Rating players performance, bias in calibration, and conditional GANs
PandaScore Research Insights #2
Soccer Player Rating with Machine Learning
What it is about: In 2019, researchers from Italy jointly published with a scouting company a paper describing a framework that evaluates and rates the performance of soccer players. They use the performance rating of players to rank players based on their role.
How it works: First, they compute the rating of a given player in a given match as the linear combination of features describing its actions during the match. Features comprise the number of successful passes, duels, fouls, and more. The weights are derived from a linear Support Vector Classifier (SVC). It has been trained on the aggregated features of the team to predict the outcome of the match. In parallel, a k-means model computes the player role as the region it played in during the match. Finally, they rank players by role by ordering them using their ratings.
Results: The SVC model was able to predict the outcome of a match with a 82% accuracy (compared to a naïve classifier predicting always non-victory that achieves 62%). As for the rating of the players and the rankings, they reach 74% agreement with experts when they are unanimous ranking a player above another.
Why it matters: Commonly used metrics in assessing the player performance during a match have several issues. They can be quite simplistic (e.g., number of passes) or can be biased toward a certain role or play style (e.g., number of shots). Data-driven approaches could be used to analyze and evaluate better the performance of players. A lot of different actors in the industry could benefit from these approaches, from coaches, to scouts and medias.
Our takeaways: We believe that their approach, using the game outcome as a proxy to the player performance, is relevant. However, one issue still remains: how do you account for the teammates performance? For instance, the very good performance of a player could inflate his teammates’. This could be even more problematic for other sports and esports where the number of players is fewer. Indeed, the less a game has players, the higher the impact of the individual player on the outcome, and therefore on its teammates’ performance.

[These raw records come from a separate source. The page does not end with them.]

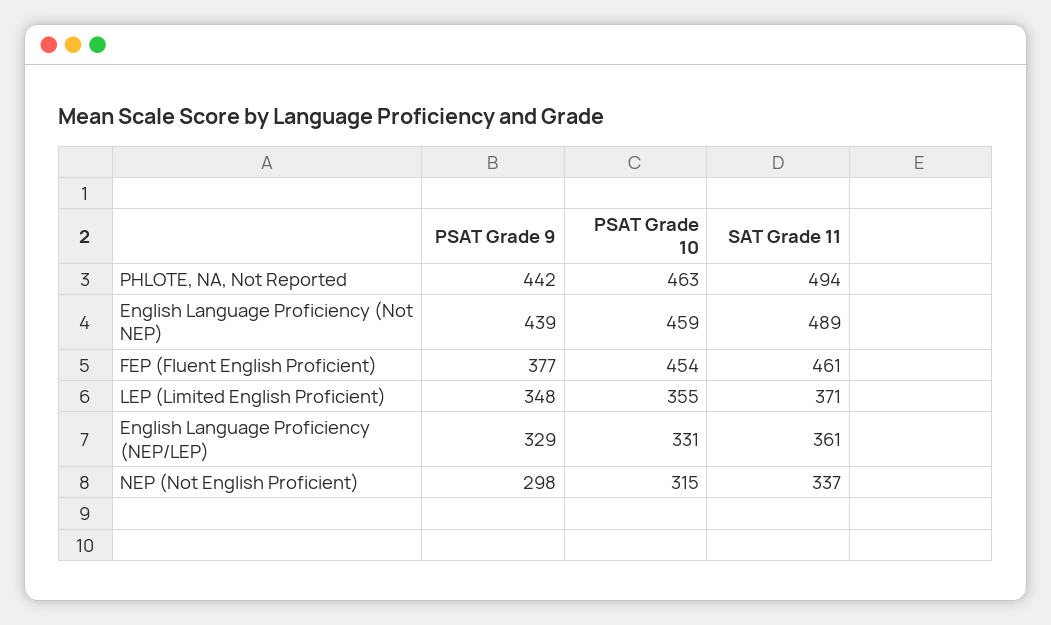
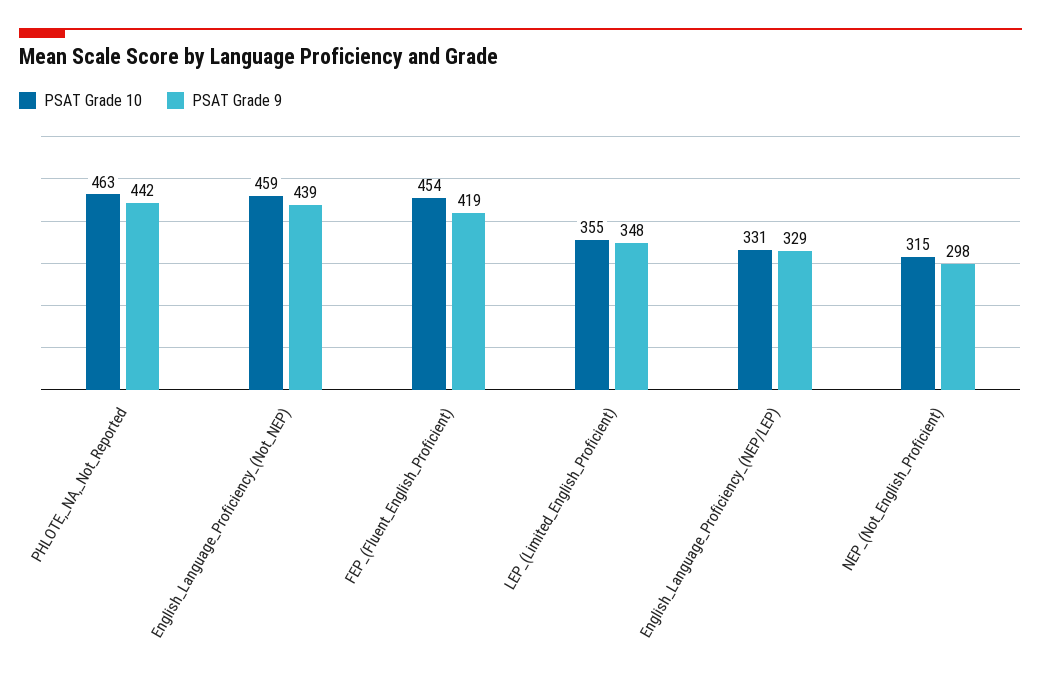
  {
    "PSAT Grade 9": {
      "PHLOTE, NA, Not Reported": 442,
      "English Language Proficiency (Not NEP)": 439,
-     "FEP (Fluent English Proficient)": 377,
+     "FEP (Fluent English Proficient)": 419,
      "LEP (Limited English Proficient)": 348,
      "English Language Proficiency (NEP/LEP)": 329,
      "NEP (Not English Proficient)": 298
    },
    "PSAT Grade 10": {
      "PHLOTE, NA, Not Reported": 463,
      "English Language Proficiency (Not NEP)": 459,
      "FEP (Fluent English Proficient)": 454,
      "LEP (Limited English Proficient)": 355,
      "English Language Proficiency (NEP/LEP)": 331,
      "NEP (Not English Proficient)": 315
-   },
+   }
-   "SAT Grade 11": {
-     "PHLOTE, NA, Not Reported": 494,
-     "English Language Proficiency (Not NEP)": 489,
-     "FEP (Fluent English Proficient)": 461,
-     "LEP (Limited English Proficient)": 371,
-     "English Language Proficiency (NEP/LEP)": 361,
-     "NEP (Not English Proficient)": 337
-   }
  }

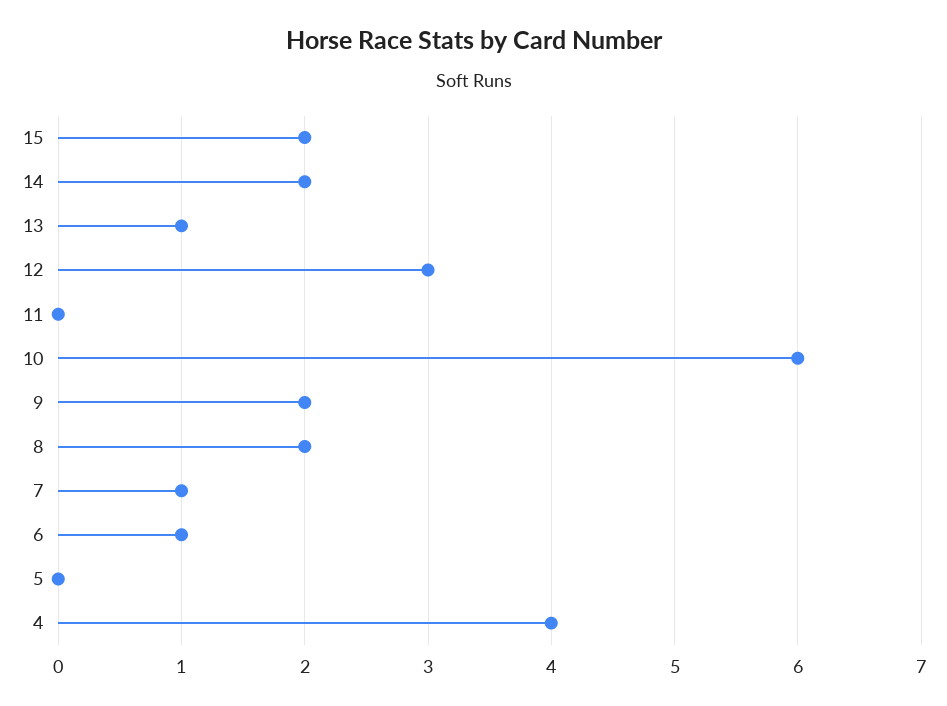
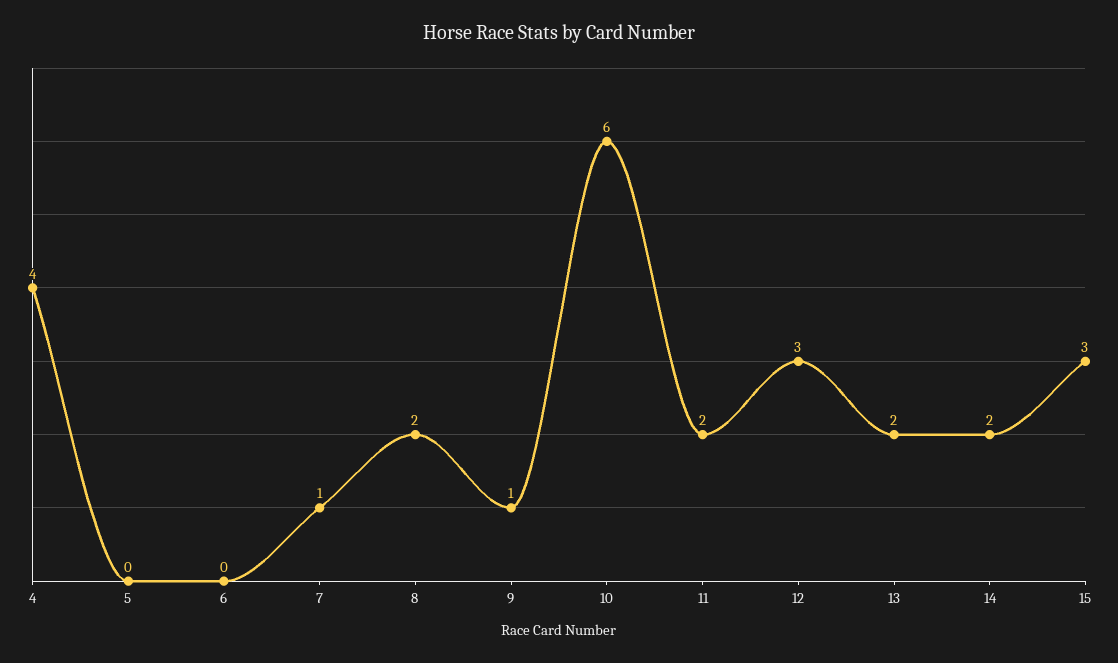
  {
-   "15": 2,
+   "15": 3,
    "14": 2,
-   "13": 1,
+   "13": 2,
    "12": 3,
-   "11": 0,
+   "11": 2,
    "10": 6,
-   "9": 2,
+   "9": 1,
    "8": 2,
    "7": 1,
-   "6": 1,
+   "6": 0,
    "5": 0,
    "4": 4
  }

Mitigating Bias in Calibration Error Estimation
What it is about: This paper (Google Research, 2022) studies the statistical bias of common estimators of the True Calibration Error.
How it works: True Calibration Error (TCE) measures the difference between the predicted confidence of a model and the true likelihood of being correct. In simple words, calibration methods assess whether the confidence of a model in its predictions is well distributed. For example, among the predictions with 70% confidence for a given class, around 70% of them should be correct. This is the methodology they propose to compute the bias of a given TCE estimator:
For a given model (such as a trained ResNet on CIFAR-10), Generalized Linear Models and beta distributions are fitted to respectively the distribution of scores (output of the model) and the reliability curve.
TCE is computed as the ECE of samples from the fitted distribution.
Bias is computed as the difference between the ECE of the chosen estimator and the TCE.
What they found out: Estimating the calibration of a model using equal mass binning gives a better approximation of the TCE than using equal width binning, widely used in research on calibration. They also showed that for each sample size on which calibration is estimated, there exists an optimal number of bins to minimize the bias. As expected intuitively, this number grows with the size of the sample set. Finally, the authors suggest a new promising estimator of the calibration error.
Why it matters: For many use cases of Machine Learning, it is critical for a model to be well calibrated (e.g., self-driving cars, medical diagnosis, betting). Gue et al. showed in 2017 that, while modern deep learning models have a much better accuracy than before, their calibration is worse. Since then, many researchers have worked on recalibration techniques.
Our takeaways: In betting, we are looking for perfectly calibrated models. There are many insights in this paper that can be directly used at PandaScore in order to assess the quality of our models. Finally, we strongly appreciate research work trying to find better ways to evaluate calibration since using different estimators can lead to different recalibration method!
Avoiding mode collapse with conditional GANs
What it is about: This paper, published in ICLR and written in 2018 by researchers from Ritsumeikan University, proposes modification to the training framework of conditional GAN models (cGAN) to better tackle the mode collapse issue.
How it works: In cGAN (paper), the extra information (can be a label corresponding to one class of the dataset for instance) is preprocessed (one-hot or embedding) and concatenated to the seed / latent representation. The extra information is then added to the output of the generative process and fed to the discriminator. The discriminator is responsible of the good conditional generation results. GANs generally suffers from mode collapse and cGAN is no exception. The generator fails to output data samples that are as diverse as the distribution of the real-world data. To tackle this issue, the authors propose to change the way the extra information is added. In practice, it helps the model at converging to an optimal solution more steadily.
Why it matters: GANs have revolutionized the way we generate synthetic data. However, they are known to show instability during training. This paper provides ways to make this generative process more robust while producing better quality objects.
Our takeaways: We liked the general idea of conditioning the output of a model. When computing odds about esports game events, it could be used to add knowledge from domain experts to the model. It could be particularily useful to adapt the odds during the game by controlling more precisely the different modes.